I get it, I get it... my child is one of the smallest in the class and it makes him an easy target. But did you know that my child was born at 2 lbs. 3.6 oz at 30 weeks? So it's safe to say that he's always going to be a little smaller than others. Did you know that a day after he was born he dropped down to 1 lb, 15 oz.? Did you know that he spent the first 2 1/2 months in a NICU and that he almost died in the first hospital? Did you know that he was life-flighted to Cardinal Glennon because the doctor didn't know what was wrong with him? Did you know that we waited almost 2 weeks before we were even able to hold our child? Did you know that I had to leave him in an incubator, in a dark room in a hospital by himself at night? I didn't get to hold him in my arms those first few months at night and feed him and bond like you did with yours. Instead, I sat by his bedside, praying that God would take care of him and see him through all these hard times. I slept in his hospital room at night in StL listening to alarms going off all the time and jumping up to make sure he was still breathing. I bet you didn't know that the doctors didn't think that he would be this "Advanced" at this age and they said that he would probably have delays.
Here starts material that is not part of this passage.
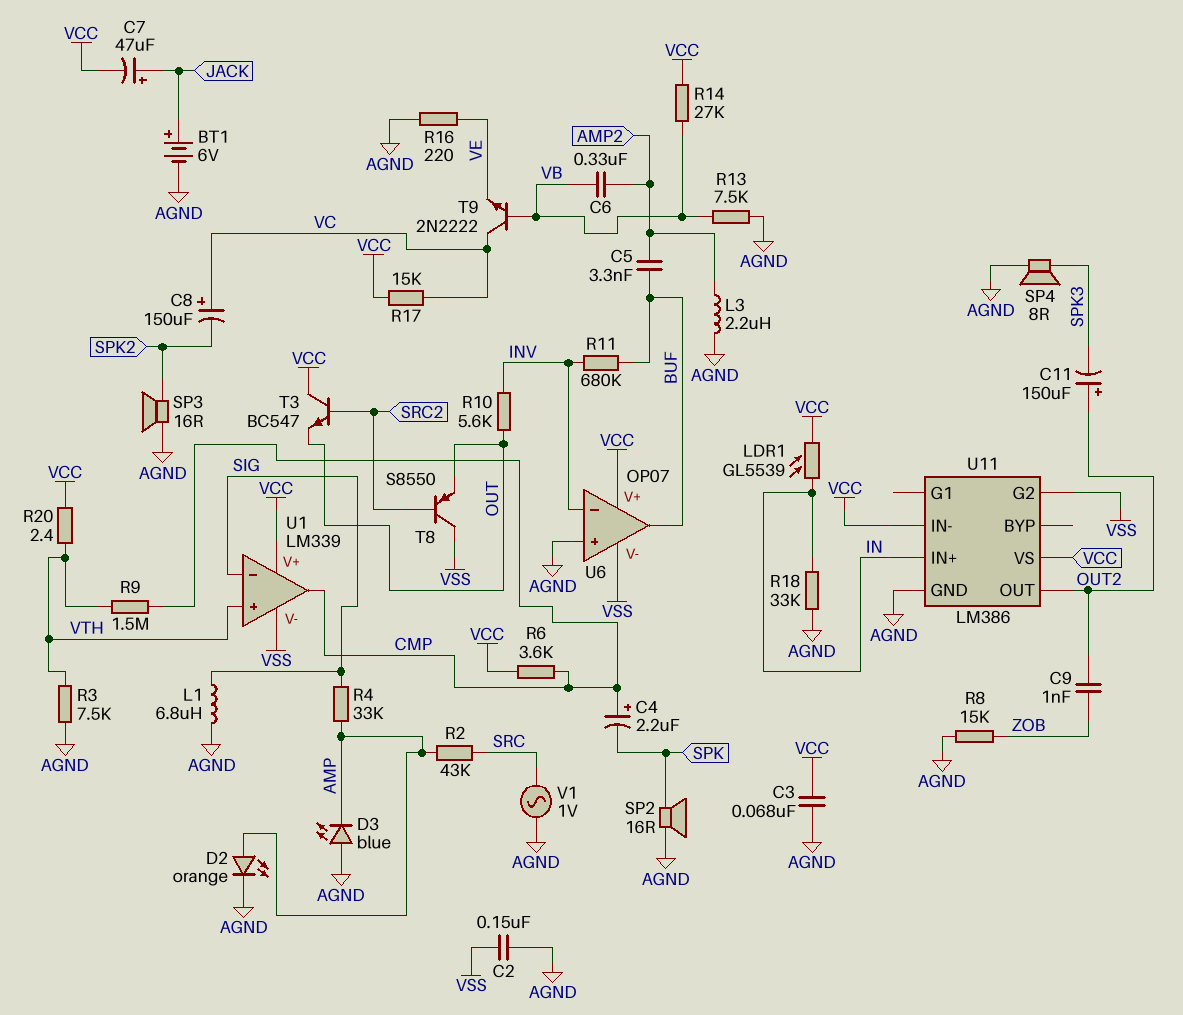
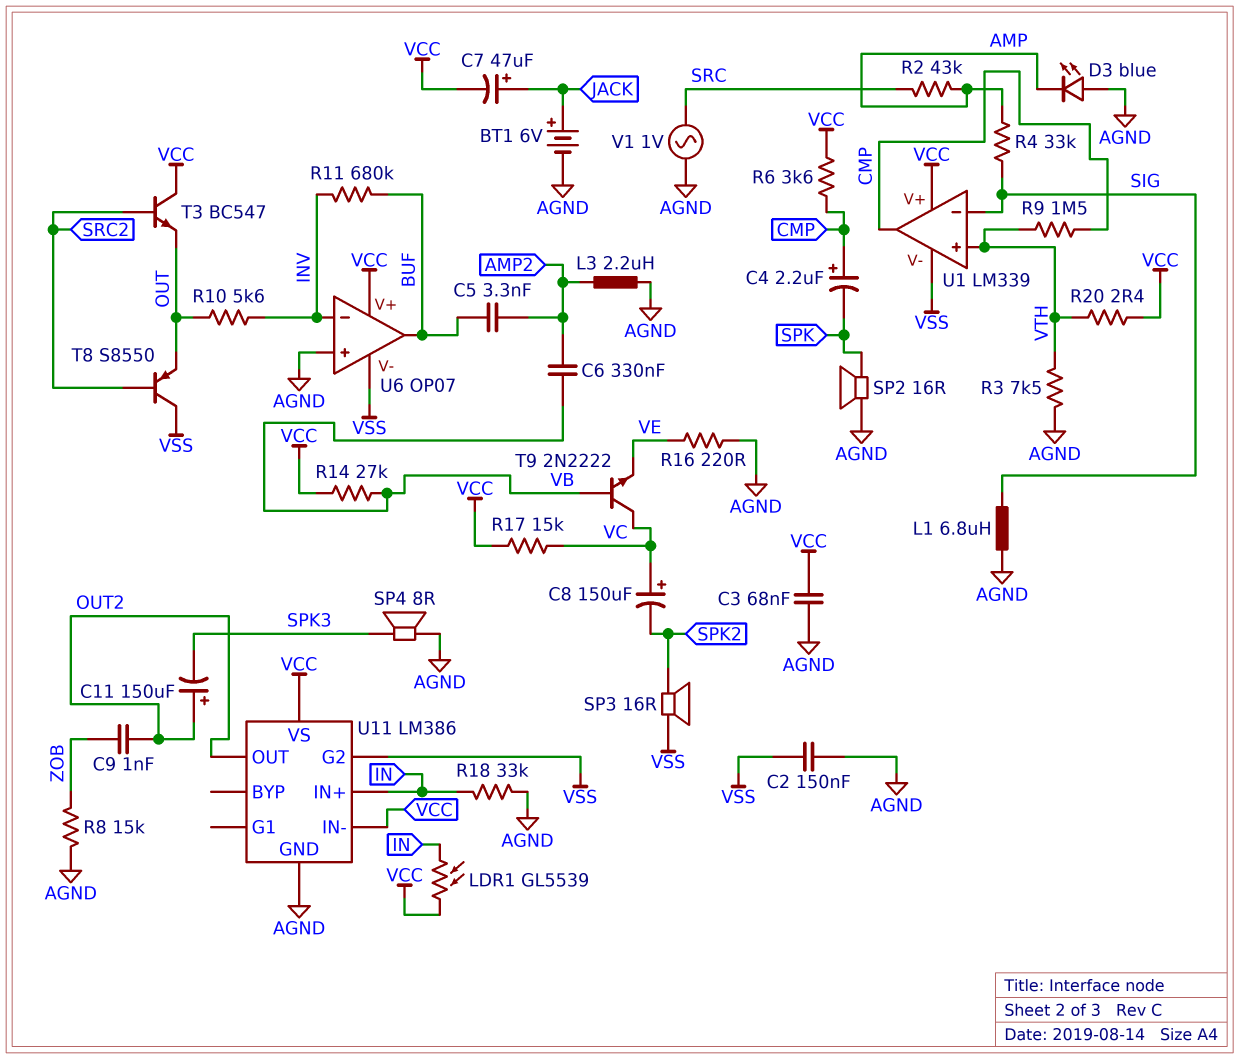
D2: LED orange (A AMP, K AGND) -> none
R13: 7.5k (AGND, VB) -> none
SP3: speaker 16R (AGND, SPK2) -> speaker 16R (SPK2, VSS)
I bet you don't know how hard we worked those first few years of his life to get him caught up to the other children his age.  I bet you didn't know that every single day I thank God for my baby because I know that every day with him is a gift and it's a miracle that he's here. Do you understand now why I am so frustrated with the fact that your child is bullying mine? 

My child came home from school a few weeks back and said that another kid in his class spanked him and sent him to the corner. Today one of his friends pushed him down while they were waiting to go in. In front of everyone. You asked your child to tell mine that he was sorry and your kid refused. He looked my kid straight in the eye and REFUSED to say he was sorry. HE PUSHED my kid to the ground. That in itself demands an apology. What did my kid do to him? Absolutely nothing. Then when my child told the teacher about it while they were lining up, your kid pointed his finger in my kids face. REALLY? SERIOUSLY? Do you know that it took everything I had not to march up to you and demand an apology? 

I'm so mad. Frustrated. Furious is actually more like it. I want to scream at the top of my lungs and tell my child to just punch yours in the face. But instead, I'm praying for you. I'm praying that God will help you get better control of your child. Maybe you're praying for the same thing too. Maybe you're at your wits end with him and have no hope left. I get it. We've all been there before. I'm praying that you get through these tough times and that your kid will eventually "grow" out of it and start playing nice again. I'm praying that you realize that maybe this too is just a phase. Maybe he's acting out because he's not the only child anymore. Maybe he's not used to being around so many kids. I don't know. I just don't know because I don't walk in your shoes. But I do hope that one day things get better. I hope you know that you're not alone and that we have all struggled with our kids being disobedient. 

I hope you realize where I'm coming from. I hope you know that I'm not trying to put you down, but instead I'm trying to explain that yes, we've all been there but there is hope. I hope you understand where I'm coming from in the sense that I don't like my kid getting picked on. I don't like bullies. I want to protect my children and I don't want them to ever have to face a bully. They're only in Pre-K... my goodness, their only worry should be whether or not they are going outside to play that day. I want my child to leave each day for school happy and excited to see his friends and play. I don't want him dreading the thought of going to school because he's getting bullied. 

I'm that mom. I'm the mom that will stand up for my children no matter what the situation. I'm that mom that teach my children to be polite and understanding of others. To help instead of hurt. Though sometimes I want them to just stand up for themselves- I will teach them to handle situations in the right way. I see you doing the same... I pray that we can all get there and have a bully-free zone at school for our kids.